Not that the technology is aging, just that December 3rd is QuickTime’s birthday! According to Apple Matters, 12/3/1991 was the day QuickTime 1.0 came out. This is one I remeber very well … I was a sophomore psychology major at WVU. The Mountaineers were not heading to a bowl game, so I guess I was paying attention to a whole host of other things. We had a computer store on campus that I would stop in to see the latest from Apple. At the time I had a Mac SE with a giant 20 MB hard drive … but I wanted more! When I saw QT I was amazed at what you could do with it … it took imagination as the movies were really just the size of a postage stamp, but there was real potential.

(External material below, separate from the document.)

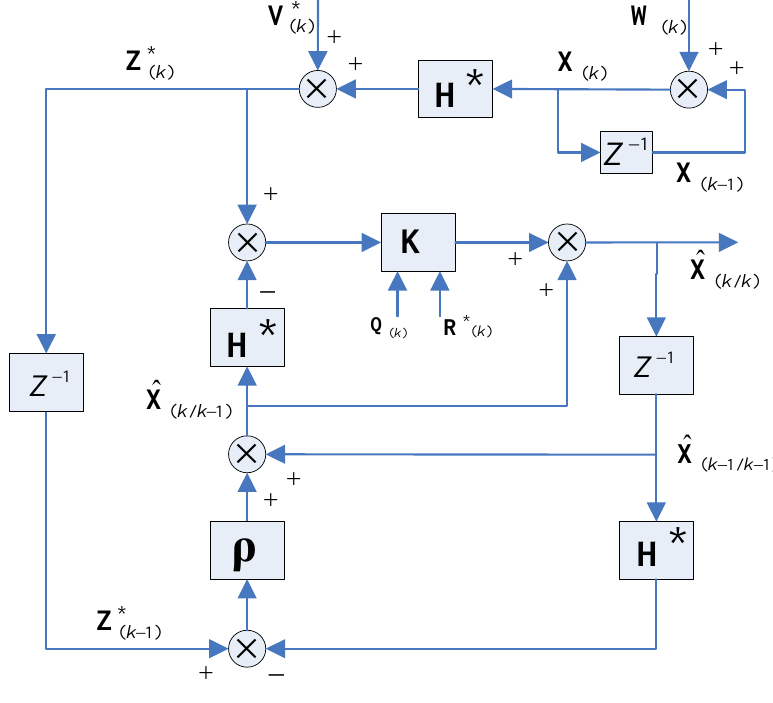
Figure 2. The structure of a robust KF for Jacobian matrix estimation. We introduce a filtering-revise-vector ρ to improve the robustness of the filter’s performance with ( k ) respect to universal dynamic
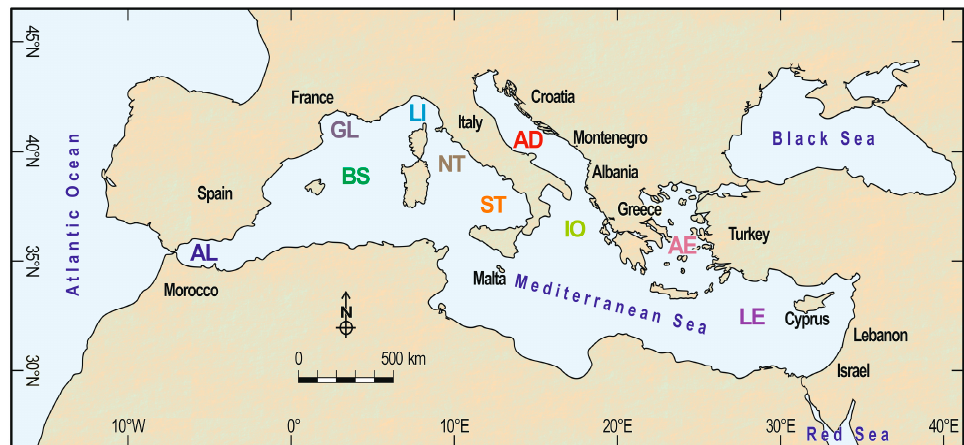
Figure 1. Map of the Mediterranean Sea with countries and marine sectors where cave decapods have been reported. AL = Alboran Sea; BS = Balearic and Sardinia seas; GL = Gulf of Lion; LI = Ligurian Sea; NT = North Tyrrhenian Sea; ST = South Tyrrhenian Sea; AD = Adriatic Sea; IO = Ionian Sea; AE = Aegean Sea; LE = Levantine Sea.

When QuickTime hit I instantly started talking to a faculty adviser of mine who was a Mac head as well about the thought of capturing the best of Psych lectures on video and embedding them into text documents to share with people after the fact. HTML wasn’t around, so there wasn’t a way to do this as easily as you can now — and you certainly couldn’t just upload stuff to youtube. About a year later, Apple introduced a technology called OpenDoc that allowed you to build experiences from multiple document types … perfect for combining video and text. My SE wouldn’t touch the stuff, but a year and a half later I had an LC III that actually had enough horsepower to pull it off.
I was never able to make my QT/Text study guides work, but a couple of years later I headed off to Bloomsburg University’s Instructional Technology program and got my first real view of media authoring for educational purposes. I was still using QT, but now easily embedding it in Authorware, Director, and other tools to create learning experiences. It just sort of surprises me that back in 1991 I was struck by the power of a postage stamp sized piece of video for educational purposes. Back then I couldn’t have dreamed that I would end up at PSU working to create teaching and learning environments powered by technology. Life is funny.